The Buckeye Little League used an old fashioned technique to raise money, a car wash, so they could compete at state this year.

The team raised several dollars at the car wash. But they raised hundreds of dollars, and they didn't have a single car. All they had to do was explain their situation and why they needed money.

In four days, 28 people donated $1,600 to the cause, another case of crowd funding.

Crowdfunding is where you use a website to tell your story, set an amount of money you'd like to raise, and then hope the dollars pour in. But there's more to it than that.

"We hear story after story from people saying the money was super important, but just as important as the money was all the support from people we haven't talked to in years, that let them know we got your back, and that's what Giveforward is about, community," said Ethan Austin.

Ethan Austin is the owner of Giveforward.com, one of the early crowd funding websites. There were about five such sites in 2008 when Giveforward launched. Now there are over 1,000 of these sites with people reaching out to friends, family, and strangers to raise money.

If your story or pictures strike a chord, the cause can go viral, and many thousands will pour in.

Single mother Shanesha Taylor left her two children in the car while she went in for a job interview in Scottsdale last march. Police were called, and Taylor was arrested for child endangerment.

Her teary-eyed mugshot went viral and more than $114,000 was raised for her on behalf of a crowd funding website.

The woman who started the fundraiser didn't even know her, she was just moved by Taylor's plight.

Many were stunned with a fundraiser on another website. It initially asked for $10 to make potato salad, it somehow struck a quirky chord with thousands of people around the world. It took off and at last count had raised tens of thousands of dollars.

"The potato salad, people need laughs as well, and that guy gives someone to laugh with and that's great," said Austin.

Giveforward.com now focuses on medical fundraisers from people who need money for braces, to money for a kidney transplant, to medical expenses for Millie, the dog.

"We say there's three P's, personalization, promotion, and persistence, and you can throw a fourth in there, it's Facebook," he said.
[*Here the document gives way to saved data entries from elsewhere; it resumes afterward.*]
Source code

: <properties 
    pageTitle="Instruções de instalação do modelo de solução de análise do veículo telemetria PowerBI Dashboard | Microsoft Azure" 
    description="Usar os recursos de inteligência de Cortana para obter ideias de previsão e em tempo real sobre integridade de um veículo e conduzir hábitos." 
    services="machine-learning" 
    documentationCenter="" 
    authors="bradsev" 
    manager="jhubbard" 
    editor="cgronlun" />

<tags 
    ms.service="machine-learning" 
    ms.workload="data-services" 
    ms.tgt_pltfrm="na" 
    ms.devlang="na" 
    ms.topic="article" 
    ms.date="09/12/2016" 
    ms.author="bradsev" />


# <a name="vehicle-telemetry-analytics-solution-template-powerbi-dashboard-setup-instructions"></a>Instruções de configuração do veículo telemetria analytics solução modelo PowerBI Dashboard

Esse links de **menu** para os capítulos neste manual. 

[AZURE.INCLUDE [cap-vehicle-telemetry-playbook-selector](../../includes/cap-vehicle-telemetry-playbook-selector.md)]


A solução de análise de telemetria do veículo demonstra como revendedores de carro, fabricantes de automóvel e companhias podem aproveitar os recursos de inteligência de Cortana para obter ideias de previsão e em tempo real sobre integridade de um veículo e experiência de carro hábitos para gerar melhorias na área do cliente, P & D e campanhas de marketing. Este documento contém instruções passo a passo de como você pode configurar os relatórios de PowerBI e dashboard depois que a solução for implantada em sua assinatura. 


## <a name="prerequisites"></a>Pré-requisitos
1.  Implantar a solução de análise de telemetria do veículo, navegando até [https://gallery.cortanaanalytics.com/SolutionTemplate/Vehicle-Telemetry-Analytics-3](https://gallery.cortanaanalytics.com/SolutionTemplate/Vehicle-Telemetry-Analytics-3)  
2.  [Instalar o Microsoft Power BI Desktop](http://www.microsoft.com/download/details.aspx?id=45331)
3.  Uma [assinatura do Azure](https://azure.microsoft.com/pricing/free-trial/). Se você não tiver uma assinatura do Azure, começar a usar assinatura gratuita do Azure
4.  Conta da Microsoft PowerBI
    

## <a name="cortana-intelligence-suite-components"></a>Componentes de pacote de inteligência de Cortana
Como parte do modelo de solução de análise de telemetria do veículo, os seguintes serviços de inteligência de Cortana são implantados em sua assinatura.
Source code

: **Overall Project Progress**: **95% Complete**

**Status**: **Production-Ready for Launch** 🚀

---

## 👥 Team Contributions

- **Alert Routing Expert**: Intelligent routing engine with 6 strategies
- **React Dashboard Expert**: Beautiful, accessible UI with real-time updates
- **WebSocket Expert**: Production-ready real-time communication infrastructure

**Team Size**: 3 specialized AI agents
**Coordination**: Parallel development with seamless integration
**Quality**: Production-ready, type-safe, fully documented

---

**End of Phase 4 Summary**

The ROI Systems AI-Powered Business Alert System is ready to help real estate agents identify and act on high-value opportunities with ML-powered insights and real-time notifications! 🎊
The site has raised more than 113 million for fundraisers says Austin.

Most crowd funding websites take a piece of the dollars raised. With Giveforward, it's an 8% fee on each donation, 5% for the company, 3% for a credit card processing company.

For example, a $10 donation would actually cost $10.80. It's a fee that Austin says the giver opts to pick up most of the time.

He hopes there is a shift in how people view other people in trouble. "We're always really happy to give at birthdays, weddings, graduation, but sometimes when people need money the most, we clam up a little, and I think what's most exciting for us is we're starting to see this shift," said Austin.